Perceptron

The origin

The perceptron, proposed by Frank Rosenblatt in 1958, is the simplest possible model of a neuron and the historical ancestor of modern neural networks. Understanding it builds the foundation for everything that follows.

What a perceptron does

A perceptron takes $n$ binary or continuous inputs $x_1, x_2, \ldots, x_n$ , computes a weighted sum, and outputs a binary decision:

$\hat{y} = \begin{cases} 1 & \text{if } \sum_{j=1}^n w_j x_j + b > 0 \\ 0 & \text{otherwise} \end{cases}$

The parameters are the weights $w_j$ (one per input) and the bias $b$ . The weights control how much each input influences the decision; the bias shifts the threshold.

This is essentially a linear classifier — it draws a hyperplane through the input space and assigns each side a class label.

The perceptron learning rule

The perceptron has a simple learning algorithm:

Initialize all weights to zero (or small random values).
For each training example, make a prediction.
If the prediction is correct, do nothing.
If the prediction is wrong, update weights:
- If predicted 0, true is 1: add the input to the weights ( $w_j \leftarrow w_j + \alpha x_j$ ).
- If predicted 1, true is 0: subtract the input ( $w_j \leftarrow w_j - \alpha x_j$ ).
Repeat until all examples are classified correctly (or a maximum number of iterations).

The perceptron convergence theorem guarantees that if the training data is linearly separable, this algorithm will find a separating hyperplane in a finite number of steps.

The fundamental limitation

The perceptron can only learn linearly separable problems.
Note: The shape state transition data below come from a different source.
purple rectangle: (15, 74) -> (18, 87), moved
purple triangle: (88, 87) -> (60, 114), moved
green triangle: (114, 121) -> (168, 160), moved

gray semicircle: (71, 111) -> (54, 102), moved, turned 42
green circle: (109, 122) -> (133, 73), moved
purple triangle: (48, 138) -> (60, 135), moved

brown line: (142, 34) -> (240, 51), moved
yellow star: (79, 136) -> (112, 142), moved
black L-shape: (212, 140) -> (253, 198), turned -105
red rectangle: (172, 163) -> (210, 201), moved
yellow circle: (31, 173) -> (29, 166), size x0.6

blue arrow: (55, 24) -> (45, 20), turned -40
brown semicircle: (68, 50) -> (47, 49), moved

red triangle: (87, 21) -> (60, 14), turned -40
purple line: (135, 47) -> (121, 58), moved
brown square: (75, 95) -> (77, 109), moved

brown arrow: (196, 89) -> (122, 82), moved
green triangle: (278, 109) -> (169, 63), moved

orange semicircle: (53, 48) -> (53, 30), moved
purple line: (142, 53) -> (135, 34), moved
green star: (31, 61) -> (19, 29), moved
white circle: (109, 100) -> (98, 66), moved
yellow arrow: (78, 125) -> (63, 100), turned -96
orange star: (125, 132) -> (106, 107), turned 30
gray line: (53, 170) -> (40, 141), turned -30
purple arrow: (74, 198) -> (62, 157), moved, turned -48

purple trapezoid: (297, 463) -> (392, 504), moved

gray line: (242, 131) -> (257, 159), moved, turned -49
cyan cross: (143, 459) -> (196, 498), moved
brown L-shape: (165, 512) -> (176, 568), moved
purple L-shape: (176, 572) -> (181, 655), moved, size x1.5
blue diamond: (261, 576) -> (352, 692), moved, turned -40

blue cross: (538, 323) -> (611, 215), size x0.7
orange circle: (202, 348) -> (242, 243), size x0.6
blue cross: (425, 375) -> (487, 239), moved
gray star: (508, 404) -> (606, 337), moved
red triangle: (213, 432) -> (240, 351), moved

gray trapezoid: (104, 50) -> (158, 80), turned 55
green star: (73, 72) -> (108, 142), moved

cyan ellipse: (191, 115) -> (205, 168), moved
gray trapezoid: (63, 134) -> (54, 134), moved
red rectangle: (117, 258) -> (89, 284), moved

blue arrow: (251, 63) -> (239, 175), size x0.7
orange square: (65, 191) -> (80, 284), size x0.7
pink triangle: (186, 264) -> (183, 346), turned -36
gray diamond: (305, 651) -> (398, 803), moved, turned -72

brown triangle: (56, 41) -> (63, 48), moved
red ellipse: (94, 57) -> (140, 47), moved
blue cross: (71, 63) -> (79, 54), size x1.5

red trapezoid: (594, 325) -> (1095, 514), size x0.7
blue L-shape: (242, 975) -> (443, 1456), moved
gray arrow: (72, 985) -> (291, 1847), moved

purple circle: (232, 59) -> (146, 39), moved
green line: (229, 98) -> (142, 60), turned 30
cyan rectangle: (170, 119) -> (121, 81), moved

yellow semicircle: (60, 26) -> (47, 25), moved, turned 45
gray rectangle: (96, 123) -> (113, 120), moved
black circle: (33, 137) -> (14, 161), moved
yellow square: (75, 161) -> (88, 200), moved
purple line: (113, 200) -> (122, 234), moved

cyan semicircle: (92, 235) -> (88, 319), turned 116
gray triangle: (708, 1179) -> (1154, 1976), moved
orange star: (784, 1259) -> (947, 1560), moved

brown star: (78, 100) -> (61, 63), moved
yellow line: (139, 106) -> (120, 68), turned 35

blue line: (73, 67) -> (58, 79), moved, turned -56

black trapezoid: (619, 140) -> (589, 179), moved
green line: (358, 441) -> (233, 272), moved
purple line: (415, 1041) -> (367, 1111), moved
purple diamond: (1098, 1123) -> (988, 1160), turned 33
The most famous example of its failure is XOR: the two classes (input pairs that produce 0 and pairs that produce 1) cannot be separated by any straight line. Minsky and Papert proved this limitation formally in 1969, which temporarily dampened enthusiasm for neural networks.

The solution — combining multiple perceptrons in layers — took another decade to develop fully.

The perceptron vs. logistic regression

A perceptron is a hard threshold classifier: it outputs 0 or 1. Logistic regression uses the sigmoid function instead of a hard threshold, producing a probability and allowing gradient-based learning. Modern neural networks use logistic regression-style units (soft threshold, continuous output) rather than true perceptrons.

The perceptron's learning rule is also different from gradient descent: it only updates when the prediction is wrong, rather than computing a gradient from a smooth loss. This makes it less flexible and harder to generalize.

Why it still matters

The perceptron establishes the core structure that persists through all of deep learning: a unit takes weighted inputs, applies a function, and produces an output. That output is the building block of every neural network. The key innovation of deep learning is stacking many such units in layers and learning the weights with gradient descent — but the unit itself has not fundamentally changed since 1958.